====== Supplied records

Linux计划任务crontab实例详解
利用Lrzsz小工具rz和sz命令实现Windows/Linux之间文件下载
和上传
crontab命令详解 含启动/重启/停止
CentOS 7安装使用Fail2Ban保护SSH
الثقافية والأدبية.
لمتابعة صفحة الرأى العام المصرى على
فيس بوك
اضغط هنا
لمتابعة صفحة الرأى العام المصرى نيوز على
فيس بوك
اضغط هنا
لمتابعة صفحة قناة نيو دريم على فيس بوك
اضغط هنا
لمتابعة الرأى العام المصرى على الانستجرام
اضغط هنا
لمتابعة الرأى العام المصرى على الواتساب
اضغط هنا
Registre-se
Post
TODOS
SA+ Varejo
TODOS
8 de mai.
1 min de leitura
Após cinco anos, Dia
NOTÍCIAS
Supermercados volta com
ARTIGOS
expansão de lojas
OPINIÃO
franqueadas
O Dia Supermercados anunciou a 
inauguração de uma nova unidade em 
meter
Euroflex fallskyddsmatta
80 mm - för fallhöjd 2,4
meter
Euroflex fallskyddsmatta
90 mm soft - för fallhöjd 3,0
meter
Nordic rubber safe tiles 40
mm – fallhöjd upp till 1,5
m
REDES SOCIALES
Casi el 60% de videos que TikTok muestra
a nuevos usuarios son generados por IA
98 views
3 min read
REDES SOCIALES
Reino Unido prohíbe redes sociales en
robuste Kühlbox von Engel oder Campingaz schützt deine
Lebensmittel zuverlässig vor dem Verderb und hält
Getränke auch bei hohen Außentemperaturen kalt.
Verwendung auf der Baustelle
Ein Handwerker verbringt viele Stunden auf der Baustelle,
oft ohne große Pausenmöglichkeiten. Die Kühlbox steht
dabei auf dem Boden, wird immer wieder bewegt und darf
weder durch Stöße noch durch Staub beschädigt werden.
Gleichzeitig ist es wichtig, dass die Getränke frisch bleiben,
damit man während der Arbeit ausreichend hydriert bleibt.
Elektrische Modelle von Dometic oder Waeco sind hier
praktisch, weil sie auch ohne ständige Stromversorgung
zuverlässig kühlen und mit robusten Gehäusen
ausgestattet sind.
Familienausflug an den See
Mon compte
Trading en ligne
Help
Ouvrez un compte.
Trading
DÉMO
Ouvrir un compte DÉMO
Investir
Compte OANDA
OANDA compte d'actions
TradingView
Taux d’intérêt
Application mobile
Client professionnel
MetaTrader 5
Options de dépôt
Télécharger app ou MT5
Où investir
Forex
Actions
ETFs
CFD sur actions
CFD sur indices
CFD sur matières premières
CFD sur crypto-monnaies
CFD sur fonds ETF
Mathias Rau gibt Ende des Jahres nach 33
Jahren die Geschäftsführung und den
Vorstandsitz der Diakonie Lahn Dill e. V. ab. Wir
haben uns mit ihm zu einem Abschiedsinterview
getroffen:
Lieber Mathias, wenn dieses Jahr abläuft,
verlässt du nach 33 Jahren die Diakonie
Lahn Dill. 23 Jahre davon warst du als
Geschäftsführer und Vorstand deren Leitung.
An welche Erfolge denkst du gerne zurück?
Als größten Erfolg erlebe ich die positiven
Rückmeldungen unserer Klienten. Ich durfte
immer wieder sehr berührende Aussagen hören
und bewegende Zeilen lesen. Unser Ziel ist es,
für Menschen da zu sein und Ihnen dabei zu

============

Problem details: Taking the entries above, print exactly the lines starting at the line with "TradingView" and ending at the line with "Jahren die Geschäftsführung und den", both included.

Task result:
TradingView
Taux d’intérêt
Application mobile
Client professionnel
MetaTrader 5
Options de dépôt
Télécharger app ou MT5
Où investir
Forex
Actions
ETFs
CFD sur actions
CFD sur indices
CFD sur matières premières
CFD sur crypto-monnaies
CFD sur fonds ETF
Mathias Rau gibt Ende des Jahres nach 33
Jahren die Geschäftsführung und den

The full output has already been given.